Cayuga Lake out of Myers 8/14

Reports

Picked up Will at Taughannock and up the lake we went.  We worked a few different areas and then the lakers finally started hitting good.  Will also caught a nice bonus rainbow trout that was around 22″ or 23″.  Top fish of the day was a trophy brown that Will wanted to take home with him (usually we release most browns we catch.)  After a digging lake trout-like battle I slipped the net under a 31″ behemoth.  The fish weighed around 15lbs 12 ounces or so on my accurate Berkley TEC scale.  It was a big male. Great lamprey control combined with ample bait – both predominantly gobies in the colder months and alewives in the warmer months have come together to make Cayuga arguably the best inland brown trout fishery in the state and perhaps in the Northeast.  That’s strictly my opinion, but I can’t think of any better (apart from the Great Lakes – but that’s not “inland.”)  Add in the tremendous lake trout fishery and you have a powerhouse of a lake!  I have zero regrets moving down here after living around 10 miles from Lake Ontario for most of my early life.

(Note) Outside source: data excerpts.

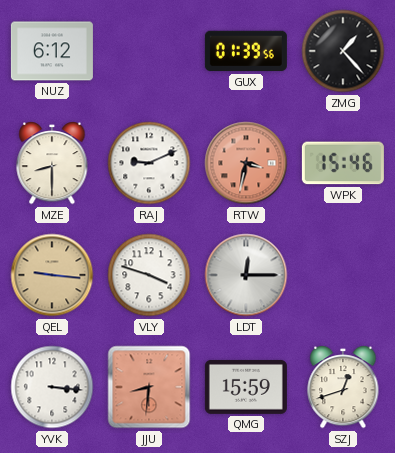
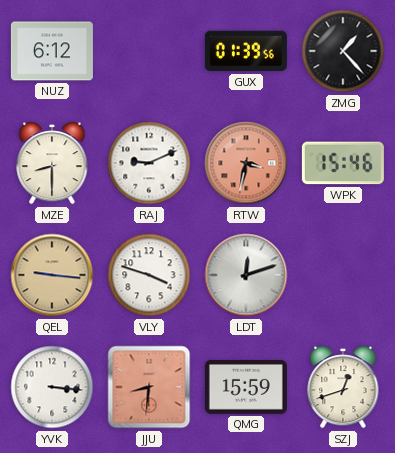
LDT: 12:15 -> 12:12
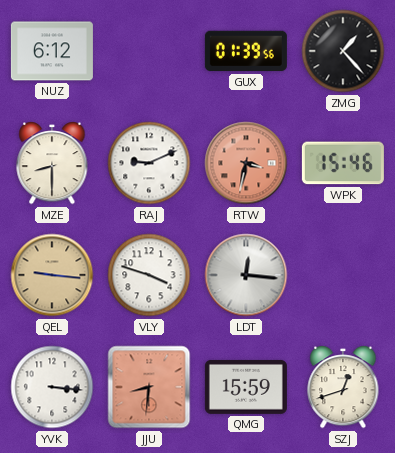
LDT: 12:12 -> 12:16
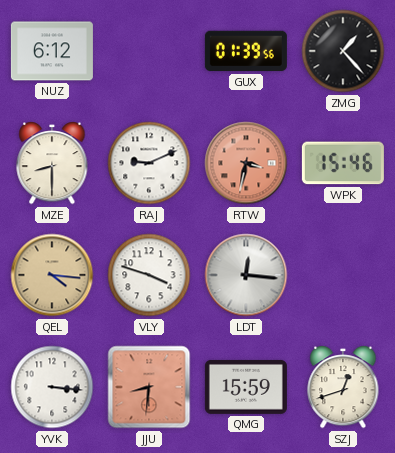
QEL: 9:16 -> 4:16
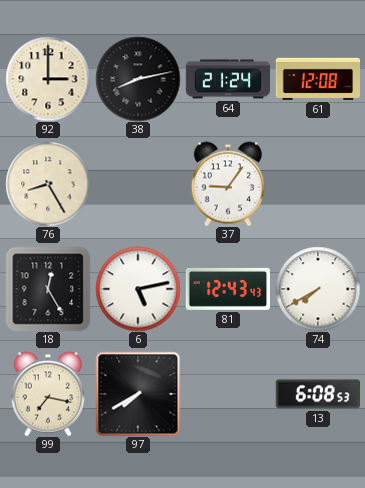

Word from the Lake Ontario Fisheries Unit is that alewife biomass in Lake Ontario is down 29% this year.  DEC has managed the fishery wisely.  Not one Charter Captain is complaining this year about the fishing after a few solid stocking cuts.  Not one.  Do you think any of these guys will utter the phrase “I WAS WRONG.”  Don’t hold your breath. It’s like the old Happy Days Episode where Fonzi tried but couldn’t utter the words “I AM SORRY” to Ritchie after clocking him with a door.  I would guess DEC will cut stocking again to try to stall the diminishing bait numbers.  Keuka Lake hung on quite a while with very low alewife numbers.  We’ll see if the same happens on the big Lake.  But I think another cut would be a good idea if anglers want to prolong this great fishery.  Laker stocking was cut on Cayuga a few years back.  We are seeing more wild fish and the cut was unnoticeable.  So far standard gang gillnetting appears to show the population is still as abundant as it was 4 years ago.  More to come on that once I get the word.